Sometimes, programs need lookup tables to map values between two domains. A
[dictionary](https://xlinux.nist.gov/dads/HTML/dictionary.html) is a perfect
data structure as long as the data fits in memory. For larger sets (hundreds of
millions of entries), a dictionary may not work.
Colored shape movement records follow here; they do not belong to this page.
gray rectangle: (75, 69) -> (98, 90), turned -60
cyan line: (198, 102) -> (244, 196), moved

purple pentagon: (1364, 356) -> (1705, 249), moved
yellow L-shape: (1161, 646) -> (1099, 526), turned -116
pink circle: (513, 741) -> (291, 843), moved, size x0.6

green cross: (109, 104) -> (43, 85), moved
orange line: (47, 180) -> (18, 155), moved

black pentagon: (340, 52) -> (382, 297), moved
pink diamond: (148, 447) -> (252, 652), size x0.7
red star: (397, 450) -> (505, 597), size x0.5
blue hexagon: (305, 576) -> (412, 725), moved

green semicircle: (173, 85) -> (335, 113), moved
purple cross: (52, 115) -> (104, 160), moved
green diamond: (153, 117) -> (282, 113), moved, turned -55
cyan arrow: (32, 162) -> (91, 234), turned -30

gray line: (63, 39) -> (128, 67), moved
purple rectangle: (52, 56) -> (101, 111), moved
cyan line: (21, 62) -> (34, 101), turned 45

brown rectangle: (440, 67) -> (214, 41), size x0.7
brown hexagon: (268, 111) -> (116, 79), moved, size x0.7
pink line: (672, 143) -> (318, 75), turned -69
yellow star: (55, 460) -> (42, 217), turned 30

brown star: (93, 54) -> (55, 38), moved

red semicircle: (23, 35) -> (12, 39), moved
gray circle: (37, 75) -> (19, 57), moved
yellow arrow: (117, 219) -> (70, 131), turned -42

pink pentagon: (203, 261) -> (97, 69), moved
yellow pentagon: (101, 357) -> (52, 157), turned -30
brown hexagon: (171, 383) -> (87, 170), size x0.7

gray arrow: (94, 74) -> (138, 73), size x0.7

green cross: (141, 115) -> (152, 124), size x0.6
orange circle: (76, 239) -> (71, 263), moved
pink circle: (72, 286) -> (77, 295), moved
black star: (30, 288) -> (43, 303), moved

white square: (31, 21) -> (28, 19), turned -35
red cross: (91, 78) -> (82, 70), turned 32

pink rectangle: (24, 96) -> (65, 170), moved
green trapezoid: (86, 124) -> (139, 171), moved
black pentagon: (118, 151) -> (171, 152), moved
The *makta* tool currently takes a two-column TSV and turns it into an sqlite3
database, which you can query in your program. Depending on a couple of
factors, you maybe be able to query the lookup database with about 1-50K
queries per second.

Finally, sqlite3 is just an awesome database and [recommeded storage
format](https://www.sqlite.org/locrsf.html).

## Usage

```sh
$ makta -h
Usage of makta:
-B int
buffer size (default 67108864)
-C int
sqlite3 cache size, needs memory = C x page size (default 1000000)
-I int
index mode: 0=none, 1=k, 2=v, 3=kv (default 3)
-o string
output filename (default "data.db")
-version
show version and exit
```

## Performance

```sh
$ wc -l fixtures/sample-10m.tsv
10000000 fixtures/sample-10m.tsv

$ stat --format "%s" fixtures/sample-10m.tsv
548384897

$ time makta < fixtures/sample-10m.tsv
2021/09/30 16:58:07 [ok] initialized database -- data.db
2021/09/30 16:58:17 [io] written 523M · 56.6M/s
2021/09/30 16:58:21 [ok] 1/2 created index -- data.db
2021/09/30 16:58:34 [ok] 2/2 created index -- data.db

real 0m26.267s
user 0m24.122s
sys 0m3.224s
```

* 10M rows stored, with indexed keys and values in 27s, 370370 rows/s

## TODO

* [ ] allow tab-importing to be done programmatically, for any number of columns
* [x] a better name: mktabdb, mktabs, dbize - go with makta for now
* [ ] could write a tool for *burst* queries, e.g. split data into N shard,
create N databases and distribute queries across files - e.g. `dbize db.json`
with the same repl, etc. -- if we've seen 300K inserts per db, we may see 0.X x CPU x 300K, maybe millions/s.

## Design ideas

A design that works with 50M rows per database, e.g. 20 files for 1B rows;
grouped under a single directory. Every interaction only involves the
directory, not the individual files.